In gaming, Aleo continued to explore child-safe environments through ZK-powered data protections. Meanwhile, Arcane Finance continued its work on dark pool infrastructure, showing how financial privacy and compliance can coexist through cryptographic guarantees. These efforts are underpinned by Aleo’s dual-key architecture, which separates transaction control from view permissions, allowing for selective disclosure.
Taken together, these projects demonstrate Aleo’s expanding role as a protocol and a platform for societal change, delivering applied privacy tools to sectors that need them most.

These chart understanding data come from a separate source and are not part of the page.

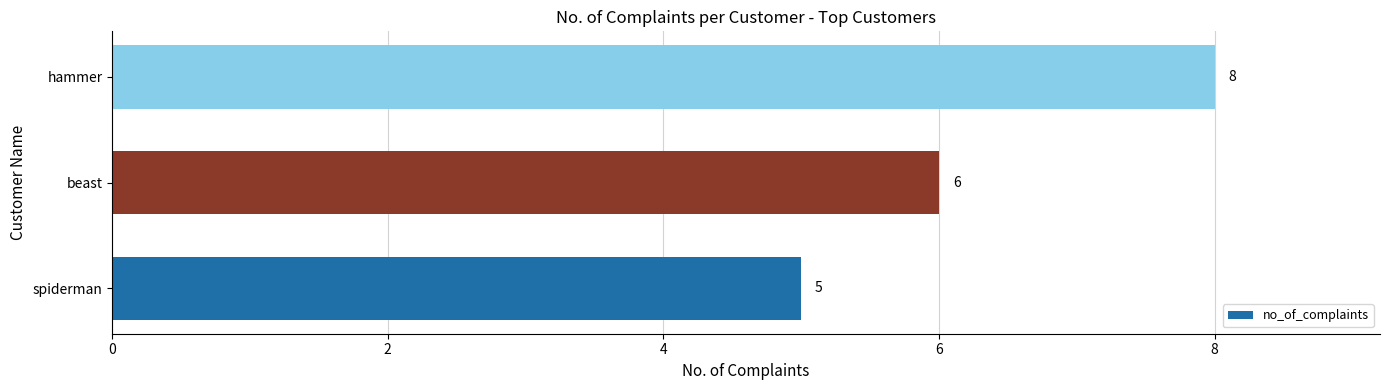

What is the change in value from beast to hammer?

+2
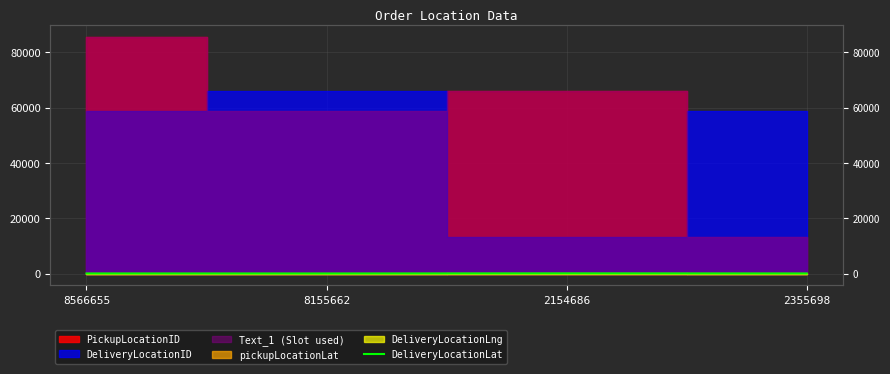

At which label is the value closest to 43?

8566655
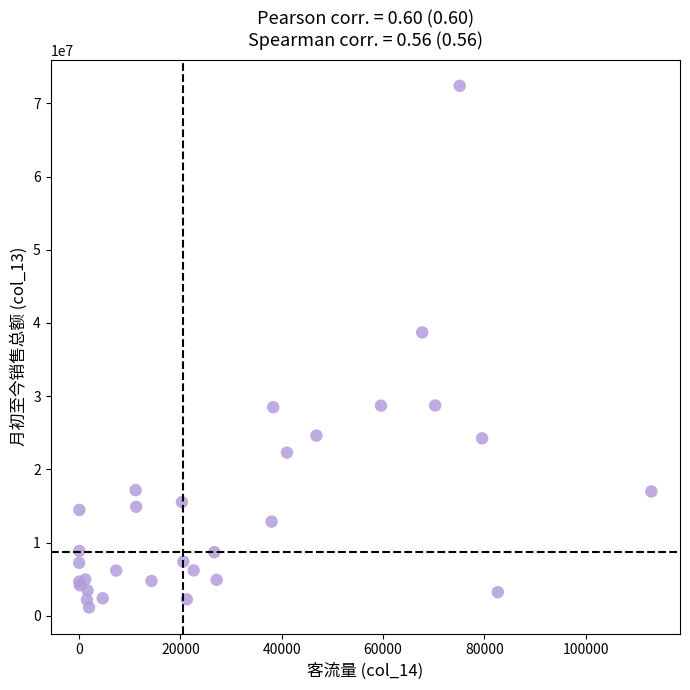

What Y value in the scatter plot is closest to 36766845?

38711827.5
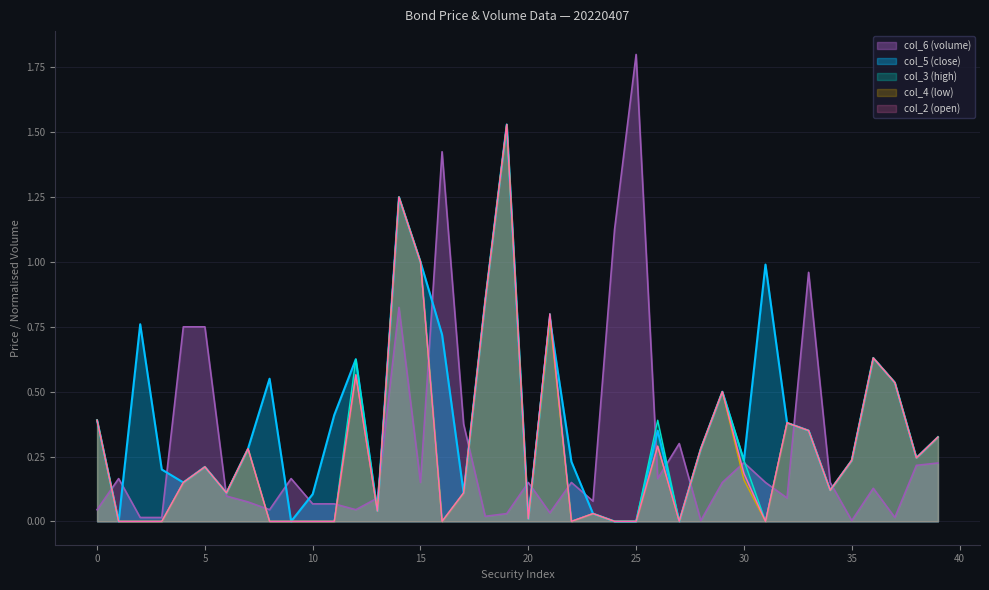

At which label is col_5 (close) closest to 0?

1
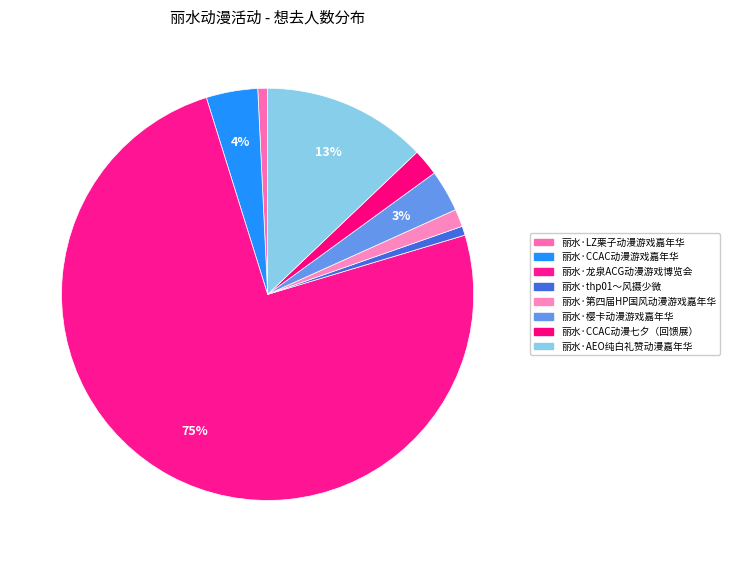

Combined, what portion of the pie is 丽水·thp01～风摄少微 and 丽水·LZ栗子动漫游戏嘉年华?

1.5%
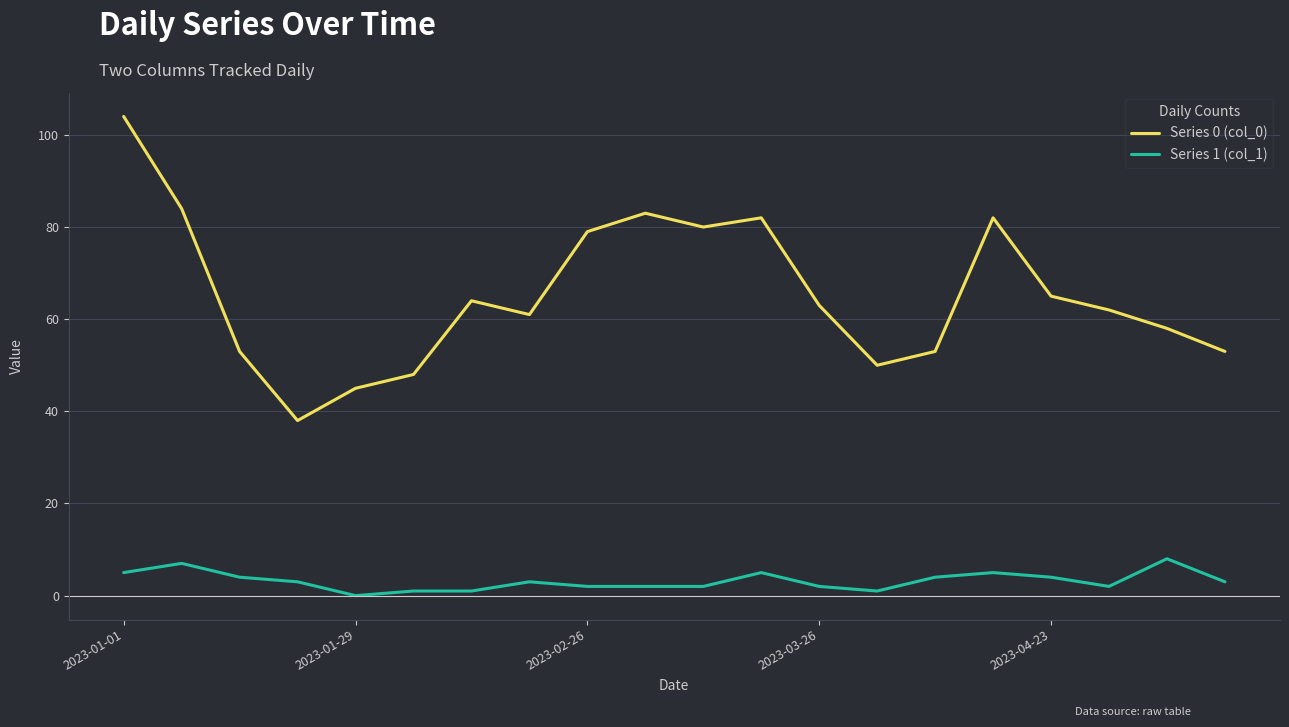

What is the maximum value for Series 1 (col_1)?

8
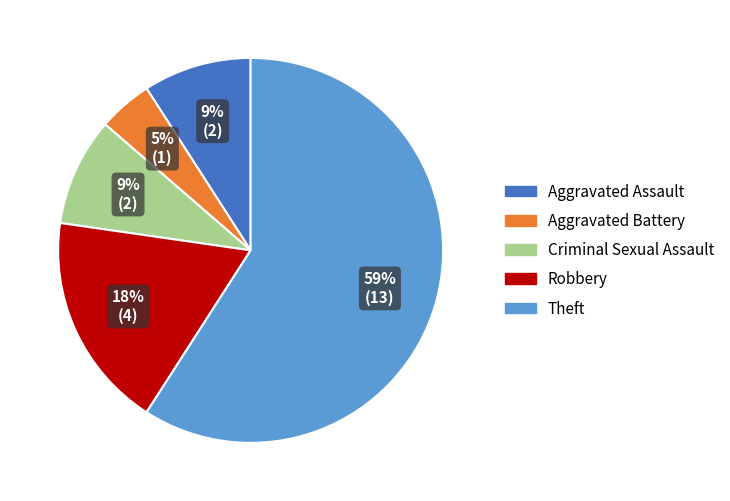

Combined, do Criminal Sexual Assault and Robbery account for over 50%?

No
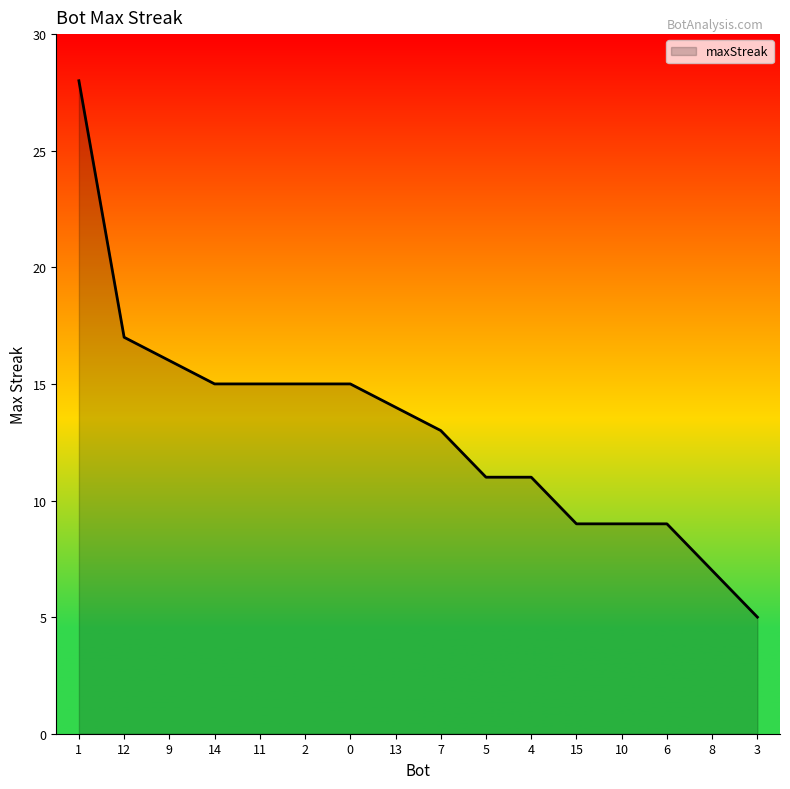

What is the difference between the values at 11 and 6?

6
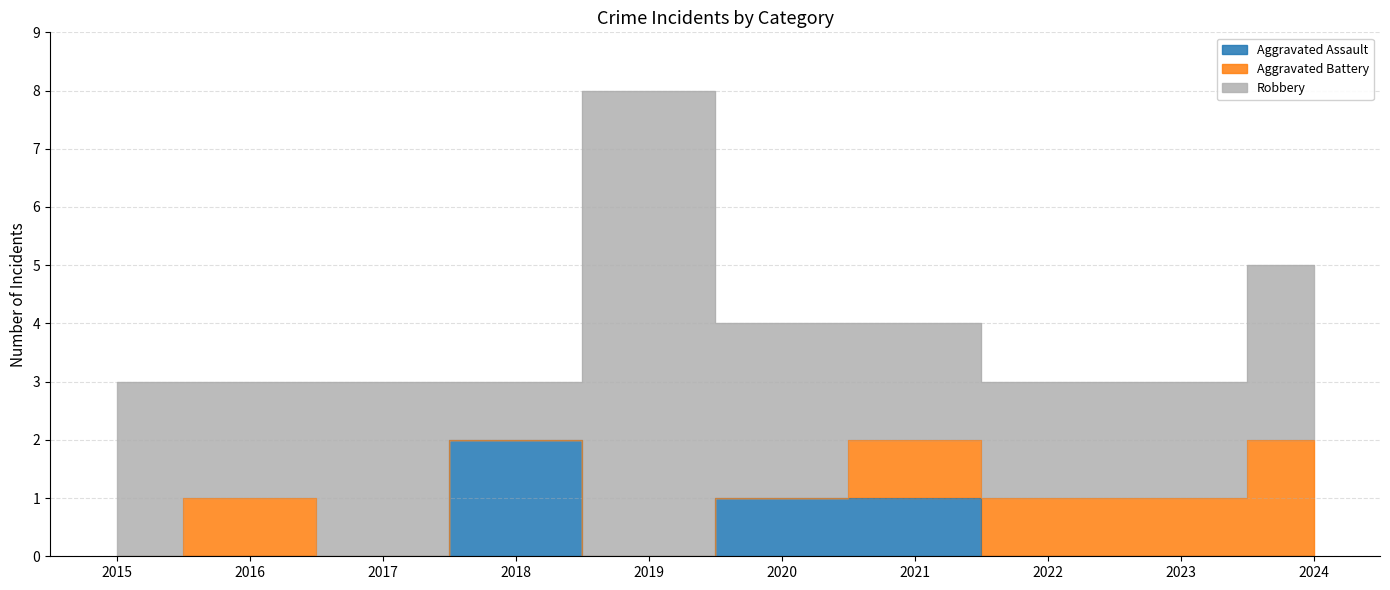

How many groups of bars are there?

10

In Q2, no governance proposals were voted on. The Aleo Network Foundation plays a central role, both in allocating development resources and in guiding community governance. The unanimous approval of ARC-102 (zPass Model) in the past highlights the active engagement of stakeholders.
Notably, the following has occurred in past quarters:
Aleo’s Q2 2025 was defined by coming back from a challenging past quarter while maintaining steady progress across technical and ecosystem fronts. While ALEO’s price declined, staking activity grew in native terms, underscoring validator confidence and network security resilience. Network usage normalized after earlier declines, with an uptick in private transactions reflecting deepening adoption of ZK infrastructure. Aleo’s core developer stack advanced significantly, with upgrades to Leo, AleoBFT, and AleoVM positioning the network for scalability and composability.
Strategic partnerships with Google Cloud and Verulink reinforced infrastructure robustness and cross-chain interoperability. The continued rollout of ARC proposals and liquid staking (via pALEO) enhanced governance and capital efficiency. Overall, Aleo remains committed to its vision of privacy-first programmability and payments.